— What you will do —
In the records that follow, locate every line with "topics" and extract it.

Stored data:
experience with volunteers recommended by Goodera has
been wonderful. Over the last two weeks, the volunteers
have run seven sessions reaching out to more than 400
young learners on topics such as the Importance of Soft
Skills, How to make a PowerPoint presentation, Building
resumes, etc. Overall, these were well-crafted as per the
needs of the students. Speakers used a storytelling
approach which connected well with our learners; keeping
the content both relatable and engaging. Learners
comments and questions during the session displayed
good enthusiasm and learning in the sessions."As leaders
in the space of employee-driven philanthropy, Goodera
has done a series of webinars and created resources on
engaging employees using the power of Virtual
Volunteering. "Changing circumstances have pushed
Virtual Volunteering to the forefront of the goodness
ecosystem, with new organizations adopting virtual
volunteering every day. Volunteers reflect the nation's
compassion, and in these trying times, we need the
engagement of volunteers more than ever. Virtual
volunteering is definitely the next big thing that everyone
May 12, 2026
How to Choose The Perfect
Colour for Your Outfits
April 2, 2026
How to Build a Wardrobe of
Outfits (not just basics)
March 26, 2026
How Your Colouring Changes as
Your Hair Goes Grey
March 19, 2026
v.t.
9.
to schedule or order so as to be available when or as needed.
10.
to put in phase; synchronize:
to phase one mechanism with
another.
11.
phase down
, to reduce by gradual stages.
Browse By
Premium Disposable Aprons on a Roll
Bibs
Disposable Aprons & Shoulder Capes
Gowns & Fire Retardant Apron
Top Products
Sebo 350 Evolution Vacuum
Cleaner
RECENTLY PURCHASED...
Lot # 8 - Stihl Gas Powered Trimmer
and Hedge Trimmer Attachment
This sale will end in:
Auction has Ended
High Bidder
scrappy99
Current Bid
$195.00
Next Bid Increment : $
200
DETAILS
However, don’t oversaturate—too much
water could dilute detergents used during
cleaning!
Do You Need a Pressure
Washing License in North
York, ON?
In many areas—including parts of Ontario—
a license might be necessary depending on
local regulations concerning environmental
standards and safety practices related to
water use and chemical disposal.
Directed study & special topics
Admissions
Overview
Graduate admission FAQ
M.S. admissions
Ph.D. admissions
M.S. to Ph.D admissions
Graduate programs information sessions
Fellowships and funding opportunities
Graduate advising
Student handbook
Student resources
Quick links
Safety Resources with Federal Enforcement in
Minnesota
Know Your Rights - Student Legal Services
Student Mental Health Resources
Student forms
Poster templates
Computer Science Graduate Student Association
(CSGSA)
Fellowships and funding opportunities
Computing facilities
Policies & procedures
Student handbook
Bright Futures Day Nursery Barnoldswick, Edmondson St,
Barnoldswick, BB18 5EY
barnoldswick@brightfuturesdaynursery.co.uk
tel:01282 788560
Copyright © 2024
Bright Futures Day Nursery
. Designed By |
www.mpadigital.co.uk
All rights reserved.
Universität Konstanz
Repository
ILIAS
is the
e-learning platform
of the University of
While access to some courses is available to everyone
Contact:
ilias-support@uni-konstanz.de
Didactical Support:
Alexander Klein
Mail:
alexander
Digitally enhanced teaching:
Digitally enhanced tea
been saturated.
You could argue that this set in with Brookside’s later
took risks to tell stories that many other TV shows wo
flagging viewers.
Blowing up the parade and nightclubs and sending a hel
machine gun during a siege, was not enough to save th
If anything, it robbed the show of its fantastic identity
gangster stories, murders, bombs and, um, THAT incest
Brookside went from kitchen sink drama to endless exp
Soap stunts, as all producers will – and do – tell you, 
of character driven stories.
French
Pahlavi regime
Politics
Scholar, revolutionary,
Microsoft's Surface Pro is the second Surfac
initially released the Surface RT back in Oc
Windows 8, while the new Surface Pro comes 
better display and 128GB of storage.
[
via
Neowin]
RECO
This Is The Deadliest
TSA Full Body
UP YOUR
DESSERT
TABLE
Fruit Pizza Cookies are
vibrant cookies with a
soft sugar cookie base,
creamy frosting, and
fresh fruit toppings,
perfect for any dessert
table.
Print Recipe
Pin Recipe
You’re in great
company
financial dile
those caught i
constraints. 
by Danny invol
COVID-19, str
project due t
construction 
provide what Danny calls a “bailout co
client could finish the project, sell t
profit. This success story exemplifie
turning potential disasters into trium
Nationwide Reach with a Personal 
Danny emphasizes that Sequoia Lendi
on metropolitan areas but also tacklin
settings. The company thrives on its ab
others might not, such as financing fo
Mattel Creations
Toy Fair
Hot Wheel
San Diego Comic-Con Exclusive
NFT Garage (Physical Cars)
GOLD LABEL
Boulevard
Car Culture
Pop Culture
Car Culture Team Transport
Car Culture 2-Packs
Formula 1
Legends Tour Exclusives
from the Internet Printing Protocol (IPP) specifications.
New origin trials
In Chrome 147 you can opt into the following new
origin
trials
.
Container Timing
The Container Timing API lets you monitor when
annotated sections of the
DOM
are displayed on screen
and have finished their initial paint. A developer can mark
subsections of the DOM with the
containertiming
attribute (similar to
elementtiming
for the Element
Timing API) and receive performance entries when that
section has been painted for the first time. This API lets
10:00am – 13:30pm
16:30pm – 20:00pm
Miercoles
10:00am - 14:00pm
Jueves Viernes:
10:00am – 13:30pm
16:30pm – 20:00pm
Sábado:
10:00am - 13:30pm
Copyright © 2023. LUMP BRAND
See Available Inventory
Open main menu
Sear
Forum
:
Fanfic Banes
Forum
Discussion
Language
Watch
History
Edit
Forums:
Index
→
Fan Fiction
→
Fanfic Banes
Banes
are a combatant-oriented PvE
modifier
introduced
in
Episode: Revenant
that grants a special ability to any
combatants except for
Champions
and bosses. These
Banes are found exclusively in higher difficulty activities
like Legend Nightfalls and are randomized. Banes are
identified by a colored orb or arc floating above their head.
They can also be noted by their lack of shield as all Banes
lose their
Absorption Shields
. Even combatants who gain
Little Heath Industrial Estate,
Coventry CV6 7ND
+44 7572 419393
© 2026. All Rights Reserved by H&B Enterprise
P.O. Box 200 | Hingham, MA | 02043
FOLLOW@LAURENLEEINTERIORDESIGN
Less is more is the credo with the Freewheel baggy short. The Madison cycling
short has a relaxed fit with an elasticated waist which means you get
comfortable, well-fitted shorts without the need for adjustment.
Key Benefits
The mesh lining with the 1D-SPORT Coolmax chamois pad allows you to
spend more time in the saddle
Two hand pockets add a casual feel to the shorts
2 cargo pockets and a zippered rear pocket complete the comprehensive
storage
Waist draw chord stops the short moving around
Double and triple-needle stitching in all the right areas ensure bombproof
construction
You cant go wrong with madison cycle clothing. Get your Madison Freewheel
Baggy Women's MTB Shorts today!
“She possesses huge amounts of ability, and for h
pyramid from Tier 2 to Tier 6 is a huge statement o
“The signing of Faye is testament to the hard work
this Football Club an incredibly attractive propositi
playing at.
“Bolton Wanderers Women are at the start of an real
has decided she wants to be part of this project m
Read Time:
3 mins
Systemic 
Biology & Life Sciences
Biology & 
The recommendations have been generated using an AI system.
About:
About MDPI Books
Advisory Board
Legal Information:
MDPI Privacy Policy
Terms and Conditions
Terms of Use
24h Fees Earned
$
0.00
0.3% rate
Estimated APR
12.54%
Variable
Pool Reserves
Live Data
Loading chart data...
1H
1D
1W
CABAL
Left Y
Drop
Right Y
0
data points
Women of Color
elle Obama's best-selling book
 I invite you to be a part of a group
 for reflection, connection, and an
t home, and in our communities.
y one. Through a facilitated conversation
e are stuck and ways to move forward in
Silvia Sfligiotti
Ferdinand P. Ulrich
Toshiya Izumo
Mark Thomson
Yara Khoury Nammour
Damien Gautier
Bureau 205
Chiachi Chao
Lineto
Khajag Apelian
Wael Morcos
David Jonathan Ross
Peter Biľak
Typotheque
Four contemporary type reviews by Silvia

— Solution to this problem —
young learners on topics such as the Importance of Soft
Directed study & special topics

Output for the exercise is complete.